Antichrist (2009) - **

I wasn’t familar with the work of Danish filmmaker Lars Von Trier before watching Antichrist. Apparently he and a number of other filmmakers have taken on a dogma, avant garde style called ‘Dogme 95’. Antichrist seems to fall into that category and after having watched it, I have no interest in seeing any more Dogme 95 films.

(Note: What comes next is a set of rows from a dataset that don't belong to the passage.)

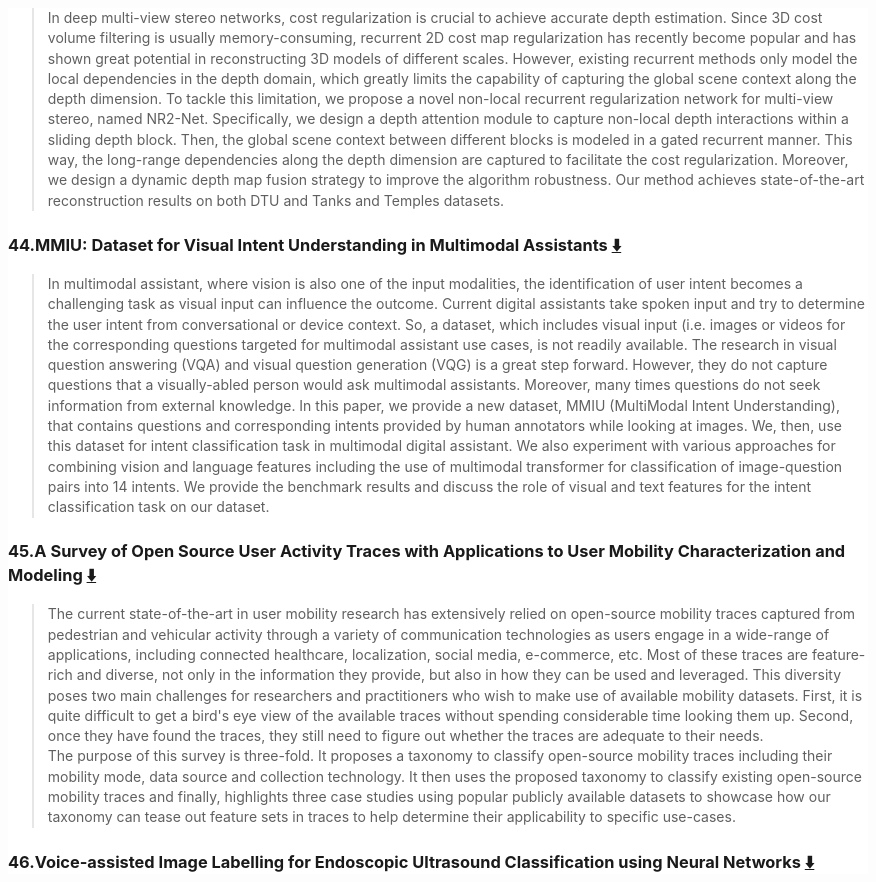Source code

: >  In deep multi-view stereo networks, cost regularization is crucial to achieve accurate depth estimation. Since 3D cost volume filtering is usually memory-consuming, recurrent 2D cost map regularization has recently become popular and has shown great potential in reconstructing 3D models of different scales. However, existing recurrent methods only model the local dependencies in the depth domain, which greatly limits the capability of capturing the global scene context along the depth dimension. To tackle this limitation, we propose a novel non-local recurrent regularization network for multi-view stereo, named NR2-Net. Specifically, we design a depth attention module to capture non-local depth interactions within a sliding depth block. Then, the global scene context between different blocks is modeled in a gated recurrent manner. This way, the long-range dependencies along the depth dimension are captured to facilitate the cost regularization. Moreover, we design a dynamic depth map fusion strategy to improve the algorithm robustness. Our method achieves state-of-the-art reconstruction results on both DTU and Tanks and Temples datasets.      
### 44.MMIU: Dataset for Visual Intent Understanding in Multimodal Assistants  [ :arrow_down: ](https://arxiv.org/pdf/2110.06416.pdf)
>  In multimodal assistant, where vision is also one of the input modalities, the identification of user intent becomes a challenging task as visual input can influence the outcome. Current digital assistants take spoken input and try to determine the user intent from conversational or device context. So, a dataset, which includes visual input (i.e. images or videos for the corresponding questions targeted for multimodal assistant use cases, is not readily available. The research in visual question answering (VQA) and visual question generation (VQG) is a great step forward. However, they do not capture questions that a visually-abled person would ask multimodal assistants. Moreover, many times questions do not seek information from external knowledge. In this paper, we provide a new dataset, MMIU (MultiModal Intent Understanding), that contains questions and corresponding intents provided by human annotators while looking at images. We, then, use this dataset for intent classification task in multimodal digital assistant. We also experiment with various approaches for combining vision and language features including the use of multimodal transformer for classification of image-question pairs into 14 intents. We provide the benchmark results and discuss the role of visual and text features for the intent classification task on our dataset.      
### 45.A Survey of Open Source User Activity Traces with Applications to User Mobility Characterization and Modeling  [ :arrow_down: ](https://arxiv.org/pdf/2110.06382.pdf)
>  The current state-of-the-art in user mobility research has extensively relied on open-source mobility traces captured from pedestrian and vehicular activity through a variety of communication technologies as users engage in a wide-range of applications, including connected healthcare, localization, social media, e-commerce, etc. Most of these traces are feature-rich and diverse, not only in the information they provide, but also in how they can be used and leveraged. This diversity poses two main challenges for researchers and practitioners who wish to make use of available mobility datasets. First, it is quite difficult to get a bird's eye view of the available traces without spending considerable time looking them up. Second, once they have found the traces, they still need to figure out whether the traces are adequate to their needs. <br>The purpose of this survey is three-fold. It proposes a taxonomy to classify open-source mobility traces including their mobility mode, data source and collection technology. It then uses the proposed taxonomy to classify existing open-source mobility traces and finally, highlights three case studies using popular publicly available datasets to showcase how our taxonomy can tease out feature sets in traces to help determine their applicability to specific use-cases.      
### 46.Voice-assisted Image Labelling for Endoscopic Ultrasound Classification using Neural Networks  [ :arrow_down: ](https://arxiv.org/pdf/2110.06367.pdf)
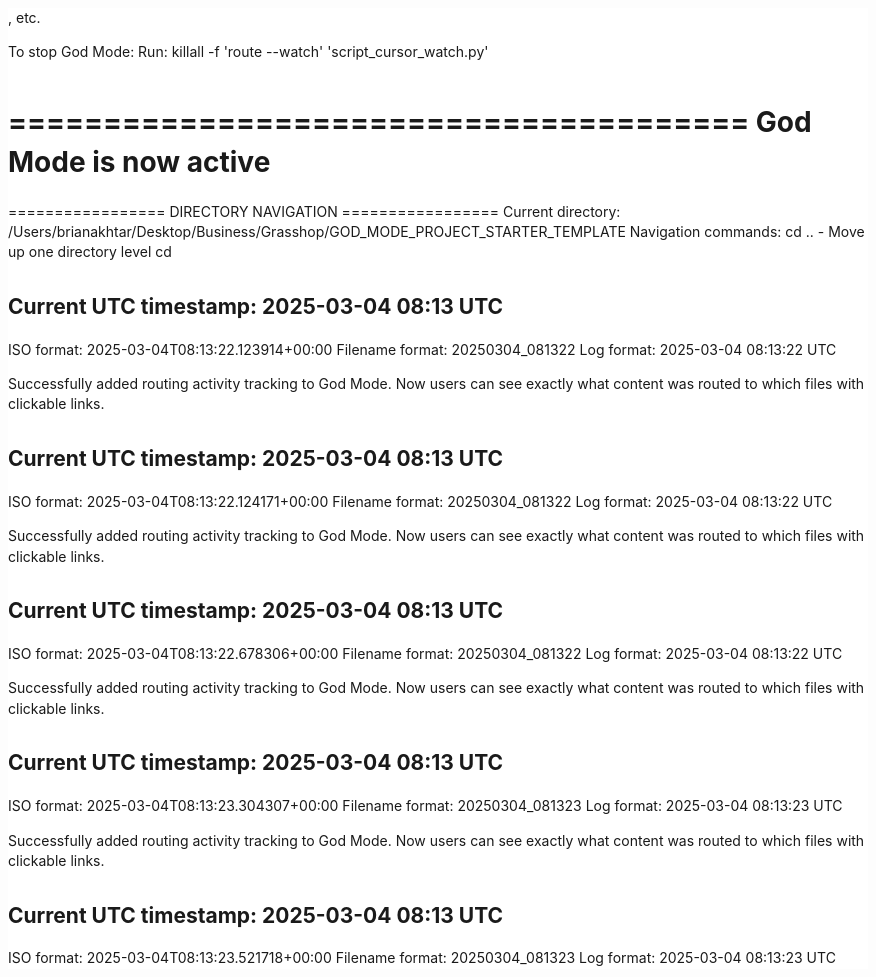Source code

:, etc.

To stop God Mode:
Run: killall -f 'route --watch' 'script_cursor_watch.py'

=======================================
       God Mode is now active         
=======================================

================= DIRECTORY NAVIGATION =================
Current directory: /Users/brianakhtar/Desktop/Business/Grasshop/GOD_MODE_PROJECT_STARTER_TEMPLATE
Navigation commands:
  cd ..                - Move up one directory level
  cd


## Current UTC timestamp: 2025-03-04 08:13 UTC
ISO format: 2025-03-04T08:13:22.123914+00:00
Filename format: 20250304_081322
Log format: 2025-03-04 08:13:22 UTC

Successfully added routing activity tracking to God Mode. Now users can see exactly what content was routed to which files with clickable links.


## Current UTC timestamp: 2025-03-04 08:13 UTC
ISO format: 2025-03-04T08:13:22.124171+00:00
Filename format: 20250304_081322
Log format: 2025-03-04 08:13:22 UTC

Successfully added routing activity tracking to God Mode. Now users can see exactly what content was routed to which files with clickable links.


## Current UTC timestamp: 2025-03-04 08:13 UTC
ISO format: 2025-03-04T08:13:22.678306+00:00
Filename format: 20250304_081322
Log format: 2025-03-04 08:13:22 UTC

Successfully added routing activity tracking to God Mode. Now users can see exactly what content was routed to which files with clickable links.


## Current UTC timestamp: 2025-03-04 08:13 UTC
ISO format: 2025-03-04T08:13:23.304307+00:00
Filename format: 20250304_081323
Log format: 2025-03-04 08:13:23 UTC

Successfully added routing activity tracking to God Mode. Now users can see exactly what content was routed to which files with clickable links.


## Current UTC timestamp: 2025-03-04 08:13 UTC
ISO format: 2025-03-04T08:13:23.521718+00:00
Filename format: 20250304_081323
Log format: 2025-03-04 08:13:23 UTC
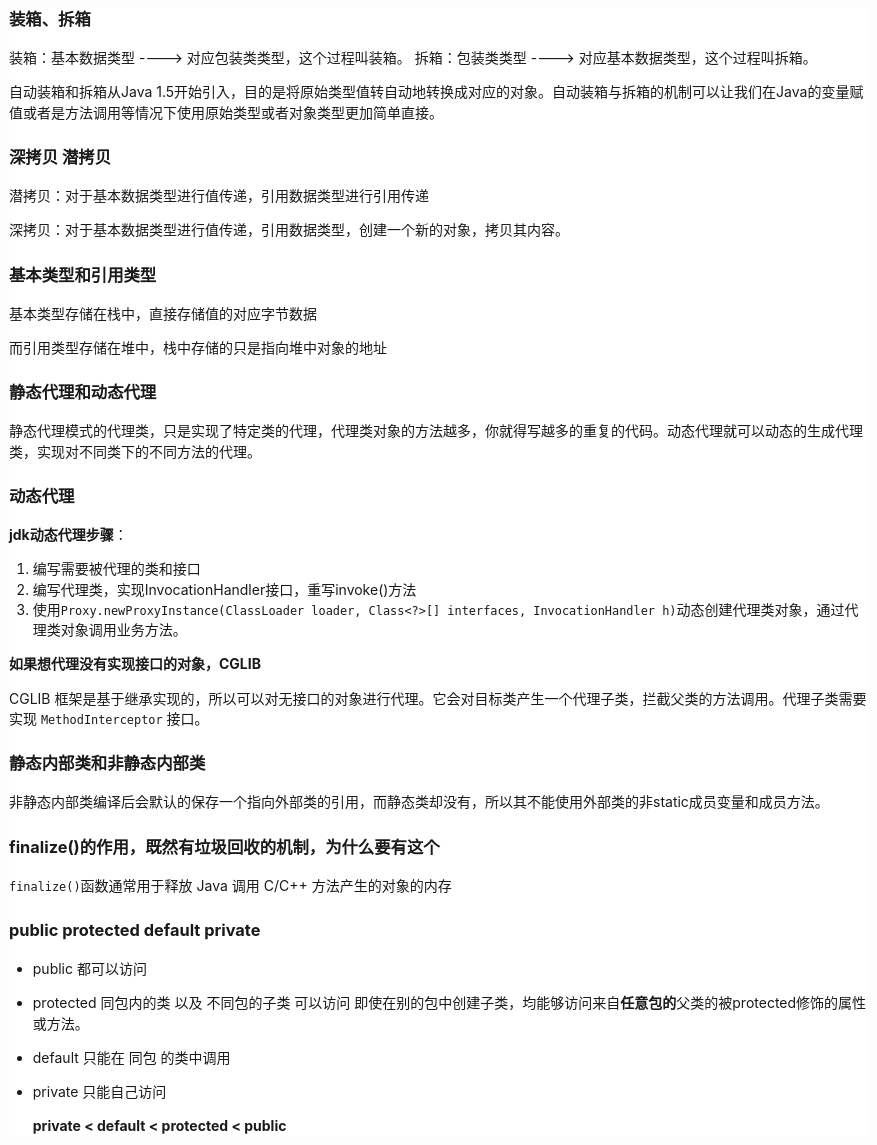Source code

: ### 装箱、拆箱

装箱：基本数据类型 ----> 对应包装类类型，这个过程叫装箱。
拆箱：包装类类型 ----> 对应基本数据类型，这个过程叫拆箱。

自动装箱和拆箱从Java 1.5开始引入，目的是将原始类型值转自动地转换成对应的对象。自动装箱与拆箱的机制可以让我们在Java的变量赋值或者是方法调用等情况下使用原始类型或者对象类型更加简单直接。

### 深拷贝 潜拷贝

潜拷贝：对于基本数据类型进行值传递，引用数据类型进行引用传递

深拷贝：对于基本数据类型进行值传递，引用数据类型，创建一个新的对象，拷贝其内容。

### 基本类型和引用类型

基本类型存储在栈中，直接存储值的对应字节数据

而引用类型存储在堆中，栈中存储的只是指向堆中对象的地址

### 静态代理和动态代理

静态代理模式的代理类，只是实现了特定类的代理，代理类对象的方法越多，你就得写越多的重复的代码。动态代理就可以动态的生成代理类，实现对不同类下的不同方法的代理。

### 动态代理

**jdk动态代理步骤**：

1. 编写需要被代理的类和接口
2. 编写代理类，实现InvocationHandler接口，重写invoke()方法
3. 使用`Proxy.newProxyInstance(ClassLoader loader, Class<?>[] interfaces, InvocationHandler h)`动态创建代理类对象，通过代理类对象调用业务方法。

**如果想代理没有实现接口的对象，CGLIB**

CGLIB 框架是基于继承实现的，所以可以对无接口的对象进行代理。它会对目标类产生一个代理子类，拦截父类的方法调用。代理子类需要实现 `MethodInterceptor` 接口。



### 静态内部类和非静态内部类

非静态内部类编译后会默认的保存一个指向外部类的引用，而静态类却没有，所以其不能使用外部类的非static成员变量和成员方法。

### finalize()的作用，既然有垃圾回收的机制，为什么要有这个

`finalize()`函数通常用于释放 Java 调用 C/C++ 方法产生的对象的内存

### public protected default private

- public 都可以访问

- protected 同包内的类 以及 不同包的子类 可以访问       即使在别的包中创建子类，均能够访问来自**任意包的**父类的被protected修饰的属性或方法。

- default 只能在 同包 的类中调用

- private 只能自己访问

  **private < default < protected < public**
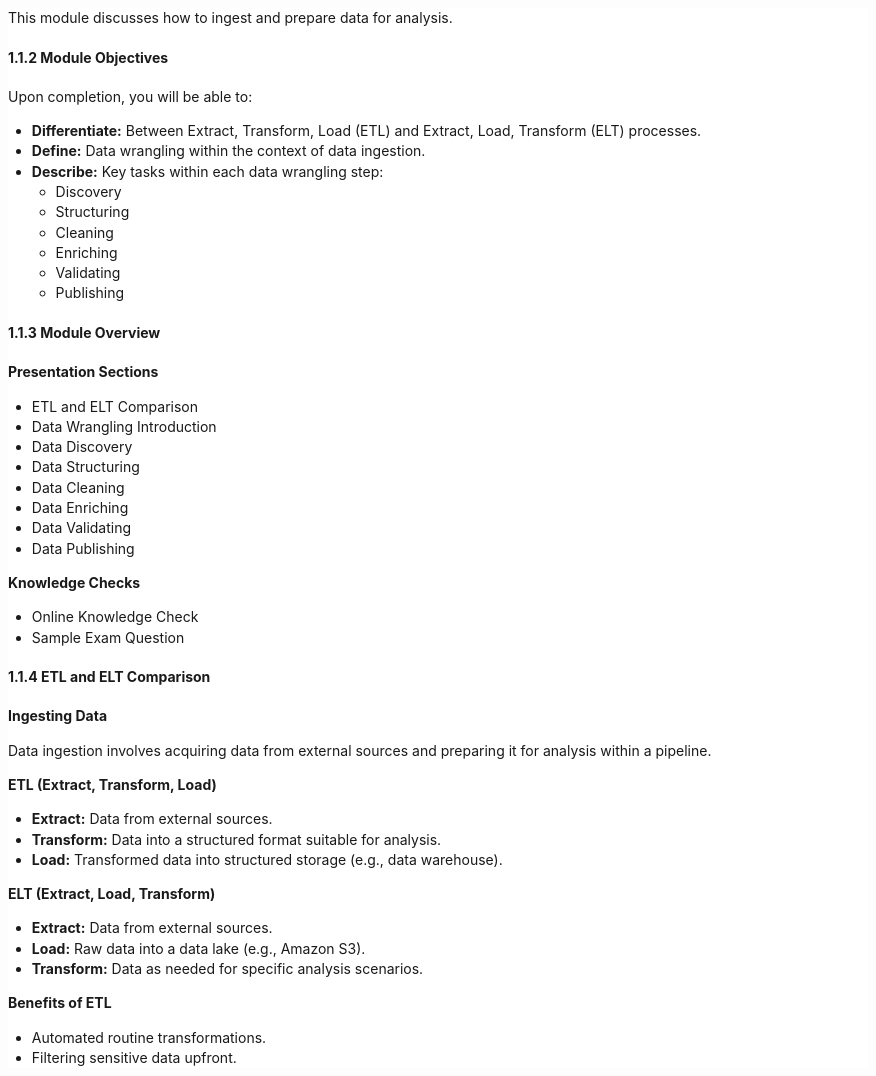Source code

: This module discusses how to ingest and prepare data for analysis.

#### 1.1.2 Module Objectives

Upon completion, you will be able to:

- **Differentiate:** Between Extract, Transform, Load (ETL) and Extract, Load, Transform (ELT) processes.
- **Define:** Data wrangling within the context of data ingestion.
- **Describe:** Key tasks within each data wrangling step:
    - Discovery
    - Structuring
    - Cleaning
    - Enriching
    - Validating
    - Publishing

#### 1.1.3 Module Overview

**Presentation Sections**

- ETL and ELT Comparison
- Data Wrangling Introduction
- Data Discovery
- Data Structuring
- Data Cleaning
- Data Enriching
- Data Validating
- Data Publishing

**Knowledge Checks**

- Online Knowledge Check
- Sample Exam Question

#### 1.1.4 ETL and ELT Comparison

**Ingesting Data**

Data ingestion involves acquiring data from external sources and preparing it for analysis within a pipeline.

**ETL (Extract, Transform, Load)**

- **Extract:** Data from external sources.
- **Transform:** Data into a structured format suitable for analysis.
- **Load:** Transformed data into structured storage (e.g., data warehouse).

**ELT (Extract, Load, Transform)**

- **Extract:** Data from external sources.
- **Load:** Raw data into a data lake (e.g., Amazon S3).
- **Transform:** Data as needed for specific analysis scenarios.

**Benefits of ETL**

- Automated routine transformations.
- Filtering sensitive data upfront.
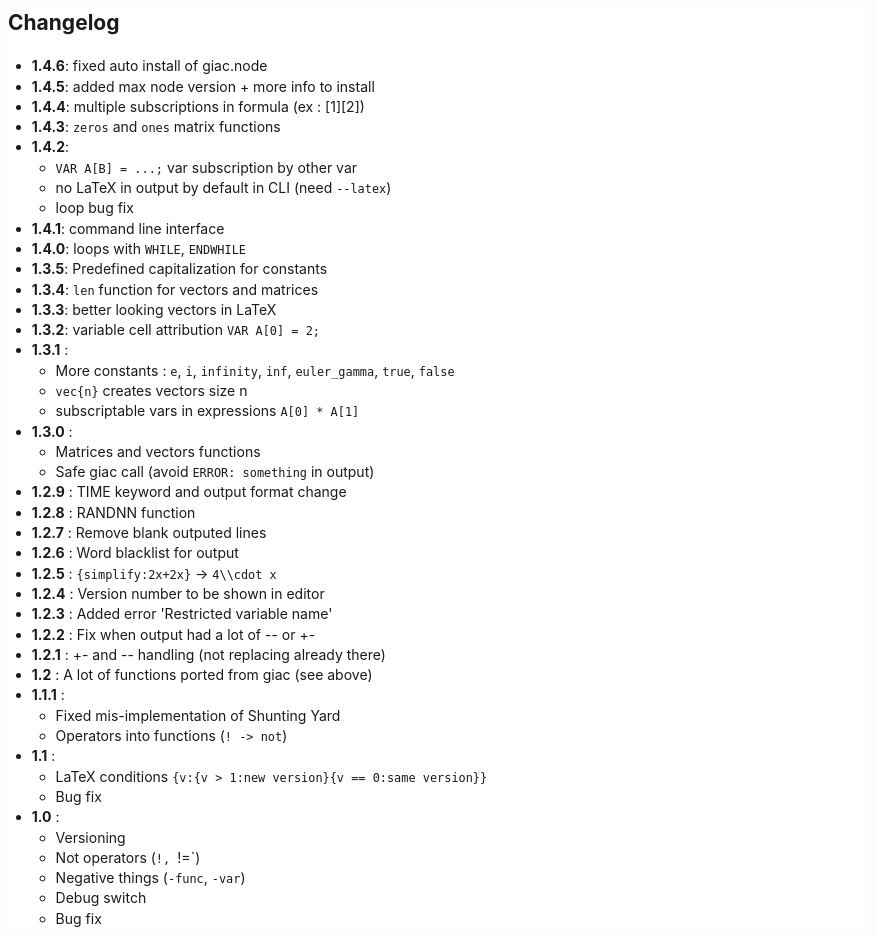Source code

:
## Changelog

* **1.4.6**: fixed auto install of giac.node
* **1.4.5**: added max node version + more info to install
* **1.4.4**: multiple subscriptions in formula (ex : [1][2])
* **1.4.3**: `zeros` and `ones` matrix functions
* **1.4.2**:
    * `VAR A[B] = ...;` var subscription by other var
    * no LaTeX in output by default in CLI (need `--latex`)
    * loop bug fix
* **1.4.1**: command line interface
* **1.4.0**: loops with `WHILE`, `ENDWHILE`
* **1.3.5**: Predefined capitalization for constants
* **1.3.4**: `len` function for vectors and matrices
* **1.3.3**: better looking vectors in LaTeX
* **1.3.2**: variable cell attribution `VAR A[0] = 2;`
* **1.3.1** :
    * More constants : `e`, `i`, `infinity`, `inf`, `euler_gamma`, `true`, `false`
    * `vec{n}` creates vectors size n
    * subscriptable vars in expressions `A[0] * A[1]`
* **1.3.0** :
    * Matrices and vectors functions
    * Safe giac call (avoid `ERROR: something` in output)
* **1.2.9** : TIME keyword and output format change
* **1.2.8** : RANDNN function
* **1.2.7** : Remove blank outputed lines
* **1.2.6** : Word blacklist for output
* **1.2.5** : `{simplify:2x+2x}` -> `4\\cdot x`
* **1.2.4** :  Version number to be shown in editor
* **1.2.3** : Added error 'Restricted variable name'
* **1.2.2** : Fix when output had a lot of -- or +-
* **1.2.1** : +- and -- handling (not replacing already there)
* **1.2** : A lot of functions ported from giac (see above)
* **1.1.1** :
    * Fixed mis-implementation of Shunting Yard
    * Operators into functions (`! -> not`)
* **1.1** :
    * LaTeX conditions `{v:{v > 1:new version}{v == 0:same version}}`
    * Bug fix
* **1.0** :
    * Versioning
    * Not operators (`!, `!=`)
    * Negative things (`-func`, `-var`)
    * Debug switch
    * Bug fix








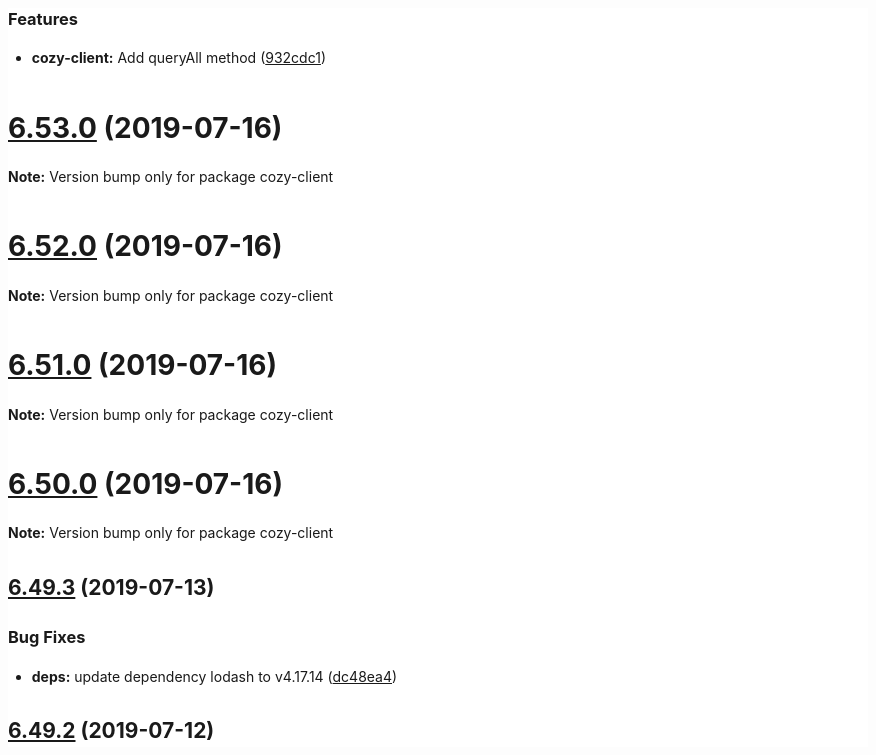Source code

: 
### Features

* **cozy-client:** Add queryAll method ([932cdc1](https://github.com/cozy/cozy-client/commit/932cdc1))





# [6.53.0](https://github.com/cozy/cozy-client/compare/v6.52.0...v6.53.0) (2019-07-16)

**Note:** Version bump only for package cozy-client





# [6.52.0](https://github.com/cozy/cozy-client/compare/v6.51.0...v6.52.0) (2019-07-16)

**Note:** Version bump only for package cozy-client





# [6.51.0](https://github.com/cozy/cozy-client/compare/v6.50.0...v6.51.0) (2019-07-16)

**Note:** Version bump only for package cozy-client





# [6.50.0](https://github.com/cozy/cozy-client/compare/v6.49.3...v6.50.0) (2019-07-16)

**Note:** Version bump only for package cozy-client





## [6.49.3](https://github.com/cozy/cozy-client/compare/v6.49.2...v6.49.3) (2019-07-13)


### Bug Fixes

* **deps:** update dependency lodash to v4.17.14 ([dc48ea4](https://github.com/cozy/cozy-client/commit/dc48ea4))





## [6.49.2](https://github.com/cozy/cozy-client/compare/v6.49.1...v6.49.2) (2019-07-12)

Told in four chapters with an epilouge and a prolouge, a man (Willem Dafoe) and woman (Charlotte Gainsbourg) are having sex when their young child Nick climbs out from his crib and falls out a window to his death. Overcome with grief the couple retreat to the woods where the man (who is a therapist) is hopeful he can help his spouse get over her depression and fears. A number of strange things start happening though, including ticks on the man’s arm and the woman constantly needing sex from the man, culminating with the man finding a fox disembowling itself and turning to him and saying “Chaos reigns”. The rest of the film is a bloody, physical battle between the man and woman as it becomes clear that there is something very wrong with her. The mutilate each other sexually and in the end, only one is walking out alive.

Antichrist sets up a really interesting story with a beautiful opening scene (although even that features a hardcore shot of penetration) of a couple retreating to the woods after the death of a child and then pisses it all away with gross-out horror scenes. And I feel like I can sit through almost anything, I even made a point of watching Cannibal Holocaust even though I never want to do that again. But Antichrist, featuring graphic scenes where a the man’s penis is stimulated to climax blood and the woman’s clitoris is cut off is far, far too much for me and my psyche. I give Dafoe and Gainsbourgh a lot of credit for giving the film a shot but neither should include any part of it on their all-time career reels.

Many have tried to determine what Von Trier is suggesting in the subtext of the film but to me it’s pretty clear he’s simply trying to shock the audience as no resolution or explanation is hinted at in any meaningful way. Antichrist is technically profecient enough to recieve two stars from me, but I can’t actually recommend this film.